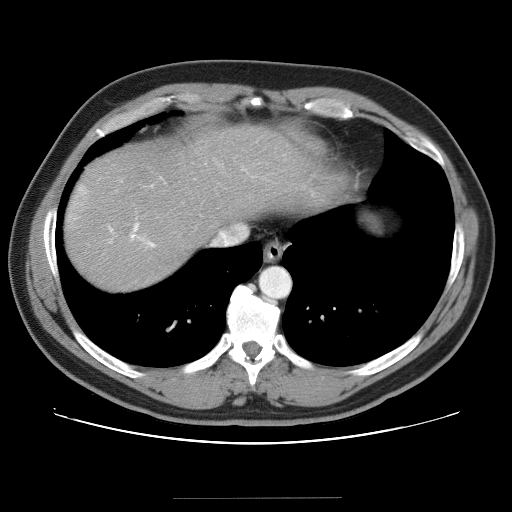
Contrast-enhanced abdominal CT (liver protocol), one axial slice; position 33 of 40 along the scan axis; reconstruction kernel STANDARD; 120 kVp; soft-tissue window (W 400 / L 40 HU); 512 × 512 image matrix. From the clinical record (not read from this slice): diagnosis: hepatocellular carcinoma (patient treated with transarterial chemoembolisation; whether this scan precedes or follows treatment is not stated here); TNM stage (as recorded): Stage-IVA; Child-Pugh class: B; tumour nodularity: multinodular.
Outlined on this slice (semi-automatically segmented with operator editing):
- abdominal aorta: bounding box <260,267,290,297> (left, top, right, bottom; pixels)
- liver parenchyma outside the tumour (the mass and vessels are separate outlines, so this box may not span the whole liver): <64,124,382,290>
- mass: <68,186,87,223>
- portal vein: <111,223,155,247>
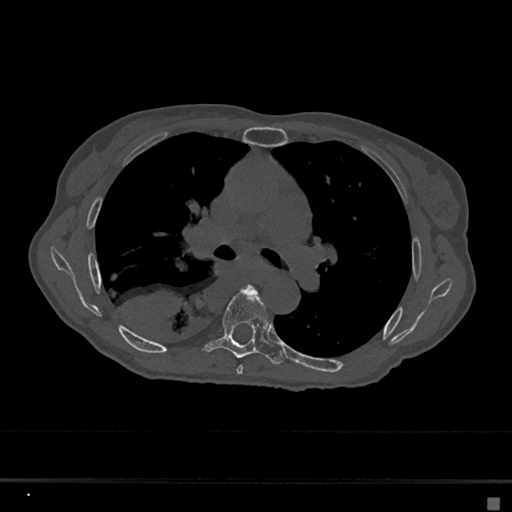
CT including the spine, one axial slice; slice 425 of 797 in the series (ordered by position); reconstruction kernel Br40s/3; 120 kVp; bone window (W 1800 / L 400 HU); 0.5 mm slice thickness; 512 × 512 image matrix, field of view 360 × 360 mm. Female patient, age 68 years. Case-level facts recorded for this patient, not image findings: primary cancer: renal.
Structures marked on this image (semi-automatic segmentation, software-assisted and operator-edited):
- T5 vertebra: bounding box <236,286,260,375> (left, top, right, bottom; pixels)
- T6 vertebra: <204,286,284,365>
• • • • • • •
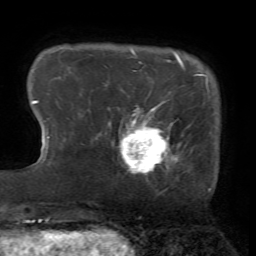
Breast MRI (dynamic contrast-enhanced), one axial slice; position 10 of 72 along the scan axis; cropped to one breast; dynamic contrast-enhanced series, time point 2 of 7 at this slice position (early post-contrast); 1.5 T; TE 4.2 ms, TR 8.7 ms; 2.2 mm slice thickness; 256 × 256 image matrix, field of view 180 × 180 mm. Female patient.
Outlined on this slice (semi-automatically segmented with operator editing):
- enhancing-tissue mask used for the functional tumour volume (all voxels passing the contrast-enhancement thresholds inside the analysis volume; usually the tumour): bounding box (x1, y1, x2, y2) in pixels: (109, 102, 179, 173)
• • • • • • •
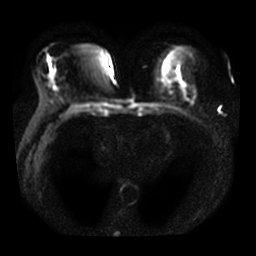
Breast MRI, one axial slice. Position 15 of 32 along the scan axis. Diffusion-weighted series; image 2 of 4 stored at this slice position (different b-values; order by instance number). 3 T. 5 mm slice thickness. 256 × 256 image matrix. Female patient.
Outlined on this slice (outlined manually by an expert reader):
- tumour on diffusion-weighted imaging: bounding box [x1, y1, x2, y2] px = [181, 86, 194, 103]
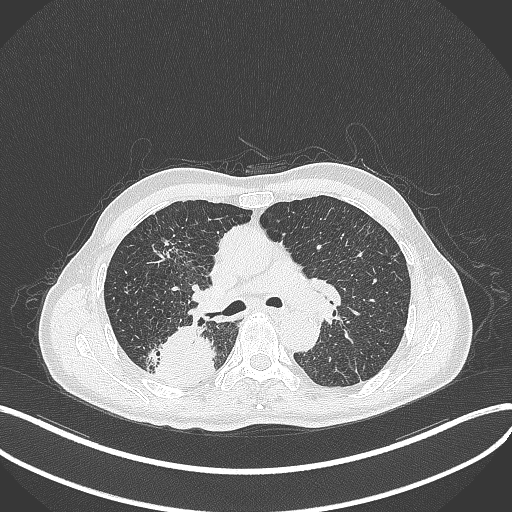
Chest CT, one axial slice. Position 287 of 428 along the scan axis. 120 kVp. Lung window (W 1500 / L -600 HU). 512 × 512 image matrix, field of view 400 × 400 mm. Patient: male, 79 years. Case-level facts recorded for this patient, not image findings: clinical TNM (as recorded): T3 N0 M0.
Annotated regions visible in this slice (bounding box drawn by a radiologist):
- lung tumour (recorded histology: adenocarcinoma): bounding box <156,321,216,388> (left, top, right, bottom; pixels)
• • • • • • •
== Task to complete ==
Leaving pictures out, output the lines of the data above from the one with "Contrast-enhanced abdominal CT" through the one with "- T6 vertebra: <204,286,284,365>", word for word.

== Solution for this exercise ==
Contrast-enhanced abdominal CT (liver protocol), one axial slice; position 33 of 40 along the scan axis; reconstruction kernel STANDARD; 120 kVp; soft-tissue window (W 400 / L 40 HU); 512 × 512 image matrix. From the clinical record (not read from this slice): diagnosis: hepatocellular carcinoma (patient treated with transarterial chemoembolisation; whether this scan precedes or follows treatment is not stated here); TNM stage (as recorded): Stage-IVA; Child-Pugh class: B; tumour nodularity: multinodular.
Outlined on this slice (semi-automatically segmented with operator editing):
- abdominal aorta: bounding box <260,267,290,297> (left, top, right, bottom; pixels)
- liver parenchyma outside the tumour (the mass and vessels are separate outlines, so this box may not span the whole liver): <64,124,382,290>
- mass: <68,186,87,223>
- portal vein: <111,223,155,247>
CT including the spine, one axial slice; slice 425 of 797 in the series (ordered by position); reconstruction kernel Br40s/3; 120 kVp; bone window (W 1800 / L 400 HU); 0.5 mm slice thickness; 512 × 512 image matrix, field of view 360 × 360 mm. Female patient, age 68 years. Case-level facts recorded for this patient, not image findings: primary cancer: renal.
Structures marked on this image (semi-automatic segmentation, software-assisted and operator-edited):
- T5 vertebra: bounding box <236,286,260,375> (left, top, right, bottom; pixels)
- T6 vertebra: <204,286,284,365>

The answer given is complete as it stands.